Pointez les orteils vers l'extérieur sur le bord de la plaque de poids et dirigez les talons vers l'intérieur. Gardez vos talons de la plaque de poids. La même chose vaut pour votre région de milieu de pied.

Étape 3

Étendez vos chevilles autant que vous le pouvez pour vous lever sur vos orteils. Maintenez la contraction pendant deux secondes et concentrez-vous sur vos muscles gastrocnémiens, en particulier sur la tête médiale.

Étape 4

Pliez vos chevilles pour revenir à la position de départ, ou jusqu'à ce que vos talons touchent le sol.

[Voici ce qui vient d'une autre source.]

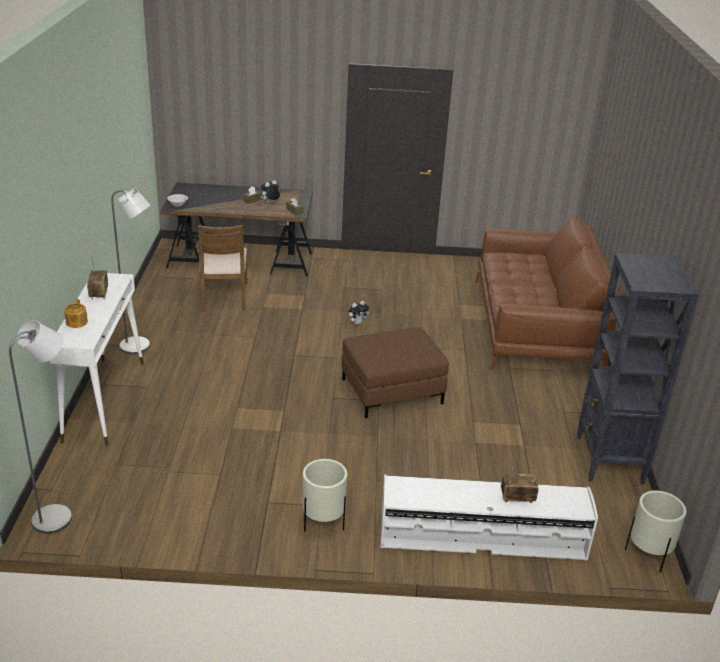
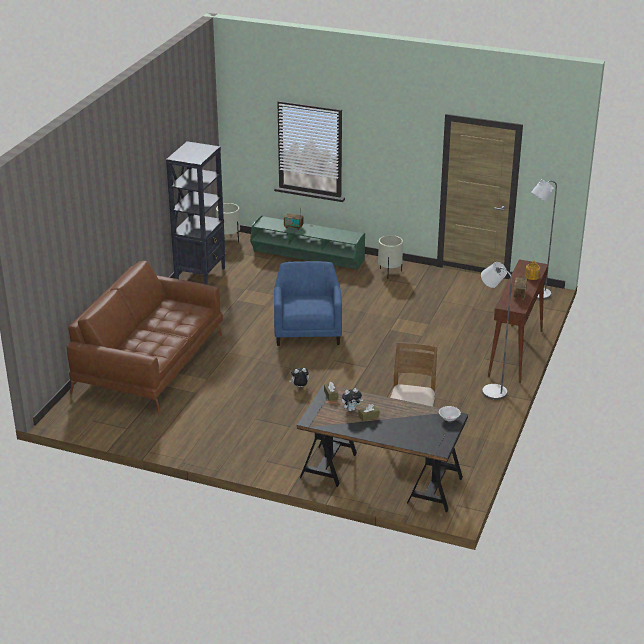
camera: 160 degrees left, 0 degrees up
(105, 400) = (515, 353): white console table -> brown console table
(391, 391) = (307, 330): brown ottoman -> blue armchair
(481, 534) = (307, 257): white tv stand -> green tv stand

Soulevez le mollet de la machine

Étape 1

Placez-vous sur la machine d'élévation des mollets ou asseyez-vous dessus. Dans le cas de la version debout, placez vos épaules sous les épaulettes. Pour la version assise, mettez vos genoux sous les genouillères.

Étape 2

Pointez les orteils vers l'extérieur sur le bord de la plate-forme de la machine, debout ou assis. Pointe talons vers l'intérieur de sorte que vous pouvez mettre l'accent sur vos muscles gastrocnémiens médiaux.

Étape 3

Étendez vos chevilles pour élever vos talons et vous lever sur vos orteils. Maintenez la contraction pendant deux secondes, puis abaissez vos talons à la position initiale en pliant vos chevilles.

Choses dont vous aurez besoin

  • Barbell
  • Calf

Conseils

  • Effectuez deux à trois exercices pendant vos entraînements au mollet. Faites deux exercices debout et un exercice assis. Inclure les variations de la barre et de la machine dans vos séances d'entraînement pour obtenir les meilleurs résultats. Concluez vos séances d'entraînement avec un jogging de faible intensité sur le tapis de course ou à l'extérieur pour refroidir votre corps.

Avertissements

  • Consultez un médecin avant de commencer ce programme ou tout autre programme d'exercices de résistance si vous n'avez jamais pratiqué ce type d'exercice ou si vous avez d'autres problèmes de santé, y compris une pression artérielle élevée.